Kendi gerçek kişilik yapısını keşfedememiş insanların eleştirisinin yapıldığı bu fars-vodvil türü oyunda, kendisini kadın düşmanı (misojinist) bir maço zanneden Smirnov ile kaybettiği kocasının anısına sadakatini hiç ihlâl etmeyeceği inancında olan ve teskin edilemez bir matem içinde görünen Pavlova özelinde, bazı insanların kendilerinde varlığına vehmettikleri üstün karakter gücünün pek sandıkları düzeyde olmadığının ayrımına varmaları için küçük bir deneyimin yeterli olduğu tezi işlenmektedir.

Sürecek
 

Yayın Tarihi : 16 Eylül 2012 Pazar 17:31:19


Bu haber hakkında yorum yazmak ister misiniz?
Yorumlarınız
Nazmi Öner IP: 178.233.80.xxx Tarih : 17.09.2012 16:07:38

Sayın Törün
Edebiyatımıza, kültür ve sanatımıza büyük bir katkı sağladığına inandığım yazı dizinizi ne yazık ki, gezilerim nedeniyle Mayıs başından buyana okuyamamıştım. Mayısın başından 15 Temmuza dek süren, bu çok zorlu ve riskli gezi sırasında, çoğu yerde internet bulamadım. Bulduğum yerde de uzun boylu internetle uğraşacak vaktim yoktu. Günde 12 saat gezi, akşamında notları almak ve resimleri düzenlemek yüzünden uykuya bile çoğu zaman 4-5 saat ancak kalıyordu. Dönüşte de Türkiye’de biriken işler ve yazıları resimleri toparlamak derken, bu gün fırsat bulunca kaldığım yerden okumaya başladım. Dostoyevski’yle ilgili 6 bölümü okudum. Dostoyevski’yi bütün yönleriyle ilk kez bu kadar derli toplu buldum diyebilirim. Okumadığım eserlerinin konularını da öğrenmiş oldum ki, Dostoyevski’nin ruh halinin okuduklarımla bir bütünlük oluşturduğunu gördüm. Umuyorum diğer bölümleri de fırsat buldukça sırasıyla okuyarak bugünkü yazınıza geleceğim. Yalnız şunu da itiraf edeyim ki böyle okumak da güzelmiş. Örneğin Dostoyevski’yi bölüm bölüm 15-20 günde okusam belki bu kadar etkili olmazdı sanırım. Bu güzel çalışmanın kesintisiz devamı dileğiyle kutluyorum. 

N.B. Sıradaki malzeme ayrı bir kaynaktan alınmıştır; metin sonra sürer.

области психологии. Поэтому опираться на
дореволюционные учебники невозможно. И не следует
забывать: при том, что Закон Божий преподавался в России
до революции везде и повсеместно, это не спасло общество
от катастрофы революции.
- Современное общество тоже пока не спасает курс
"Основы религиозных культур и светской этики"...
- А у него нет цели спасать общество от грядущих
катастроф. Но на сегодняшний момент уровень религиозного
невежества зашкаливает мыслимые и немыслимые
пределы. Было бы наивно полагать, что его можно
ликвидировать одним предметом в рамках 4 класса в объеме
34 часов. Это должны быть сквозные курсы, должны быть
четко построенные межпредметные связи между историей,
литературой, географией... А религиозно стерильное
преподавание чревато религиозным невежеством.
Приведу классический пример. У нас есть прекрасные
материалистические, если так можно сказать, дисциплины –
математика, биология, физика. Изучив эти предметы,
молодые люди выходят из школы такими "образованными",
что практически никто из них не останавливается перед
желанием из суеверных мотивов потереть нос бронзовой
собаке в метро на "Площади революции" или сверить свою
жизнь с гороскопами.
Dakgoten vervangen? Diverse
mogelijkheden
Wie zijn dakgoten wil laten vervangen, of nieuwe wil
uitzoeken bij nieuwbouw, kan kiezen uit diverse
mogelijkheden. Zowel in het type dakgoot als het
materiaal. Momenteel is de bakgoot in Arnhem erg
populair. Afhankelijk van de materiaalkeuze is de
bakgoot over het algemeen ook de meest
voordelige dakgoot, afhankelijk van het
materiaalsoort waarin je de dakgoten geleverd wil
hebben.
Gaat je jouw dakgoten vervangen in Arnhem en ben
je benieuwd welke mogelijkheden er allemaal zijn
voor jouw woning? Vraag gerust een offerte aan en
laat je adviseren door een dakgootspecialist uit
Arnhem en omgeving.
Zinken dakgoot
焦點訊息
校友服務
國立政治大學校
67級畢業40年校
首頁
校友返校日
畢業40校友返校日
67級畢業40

Teoman Törün IP: 88.241.149.xxx Tarih : 18.09.2012 14:11:17

Sayın Hocam,

Hiç esirgemediğiniz iltifalarınız ve moral desteğiniz bana daima güç verdi. Benim de (yazlıkda bulunmamın yarattığı bazı engeller dışında) merak ve zevkle izlediğim gezi anılarınızadan çok çok değerli bilgi kazanımlarım oldu. Ellerinize, zihninize, yüreğinize, seyahatname söz konusu olduğuna göre doğal olarak ayaklarınıza sağlık. Bilmiyorum, geçmiş bölümlerde bazı okurlarımızla yorum köşelerinde yaptığımız fikir alış verişi sonucu, şu anda yayınlanmakda olan "Çehov" bahsinden sonra (ki Rus Edebiyatında, çok karmaşık toplumsal ve siyasal hareketlenmelerin de etkileyeceği) XX. asıra giriş faslından itibaren kısa biografi ve tek bir öykü ya da öykü-roman-oyun özeti ile iktifa edip, daha çok siyasal gelişmelere referansda bulunacağım. Yoksa bu diziyi bitirmeye ömrüm vefa etmeyecek; başka yazı projelerine sıra gelmeyecek. Bilgilerinize sunarım; ama derinleşmesine lüzum gördüğünüz konularda yorum köşem katkılarınıza amade olacak. Baki saygılarımla.